### [Data for processing]
********

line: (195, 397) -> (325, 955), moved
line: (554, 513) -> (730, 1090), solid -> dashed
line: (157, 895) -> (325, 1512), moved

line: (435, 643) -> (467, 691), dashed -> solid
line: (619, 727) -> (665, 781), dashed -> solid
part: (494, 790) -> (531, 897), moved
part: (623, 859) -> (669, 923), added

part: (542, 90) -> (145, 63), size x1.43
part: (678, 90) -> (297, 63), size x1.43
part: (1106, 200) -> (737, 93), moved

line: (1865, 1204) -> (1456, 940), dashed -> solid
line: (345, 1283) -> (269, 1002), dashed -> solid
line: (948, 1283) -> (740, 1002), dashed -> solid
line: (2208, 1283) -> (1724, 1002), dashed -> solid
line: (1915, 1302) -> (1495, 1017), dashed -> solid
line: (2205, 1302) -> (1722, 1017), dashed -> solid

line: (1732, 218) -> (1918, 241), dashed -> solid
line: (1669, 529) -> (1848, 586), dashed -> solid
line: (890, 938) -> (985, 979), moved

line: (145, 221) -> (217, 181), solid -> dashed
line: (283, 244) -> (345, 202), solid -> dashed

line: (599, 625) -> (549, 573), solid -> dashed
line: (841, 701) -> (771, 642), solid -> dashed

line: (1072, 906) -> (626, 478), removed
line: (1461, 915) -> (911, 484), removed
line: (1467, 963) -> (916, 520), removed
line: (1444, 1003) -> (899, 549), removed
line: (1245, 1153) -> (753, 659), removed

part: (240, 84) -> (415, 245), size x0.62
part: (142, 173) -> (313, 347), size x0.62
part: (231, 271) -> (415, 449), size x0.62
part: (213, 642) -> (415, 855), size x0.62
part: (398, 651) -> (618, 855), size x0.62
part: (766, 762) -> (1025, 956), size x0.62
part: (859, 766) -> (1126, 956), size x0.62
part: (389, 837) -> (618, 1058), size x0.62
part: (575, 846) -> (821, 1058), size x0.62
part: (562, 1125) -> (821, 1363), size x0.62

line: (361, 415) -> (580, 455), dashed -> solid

********

### [Task instructions]
Beginning at the line with "line: (1865, 1204)" and ending at the line with "part: (213, 642) -> (415, 855), size x0.62", reproduce each line of the data above exactly, and add no other lines.

### [Written solution]
line: (1865, 1204) -> (1456, 940), dashed -> solid
line: (345, 1283) -> (269, 1002), dashed -> solid
line: (948, 1283) -> (740, 1002), dashed -> solid
line: (2208, 1283) -> (1724, 1002), dashed -> solid
line: (1915, 1302) -> (1495, 1017), dashed -> solid
line: (2205, 1302) -> (1722, 1017), dashed -> solid

line: (1732, 218) -> (1918, 241), dashed -> solid
line: (1669, 529) -> (1848, 586), dashed -> solid
line: (890, 938) -> (985, 979), moved

line: (145, 221) -> (217, 181), solid -> dashed
line: (283, 244) -> (345, 202), solid -> dashed

line: (599, 625) -> (549, 573), solid -> dashed
line: (841, 701) -> (771, 642), solid -> dashed

line: (1072, 906) -> (626, 478), removed
line: (1461, 915) -> (911, 484), removed
line: (1467, 963) -> (916, 520), removed
line: (1444, 1003) -> (899, 549), removed
line: (1245, 1153) -> (753, 659), removed

part: (240, 84) -> (415, 245), size x0.62
part: (142, 173) -> (313, 347), size x0.62
part: (231, 271) -> (415, 449), size x0.62
part: (213, 642) -> (415, 855), size x0.62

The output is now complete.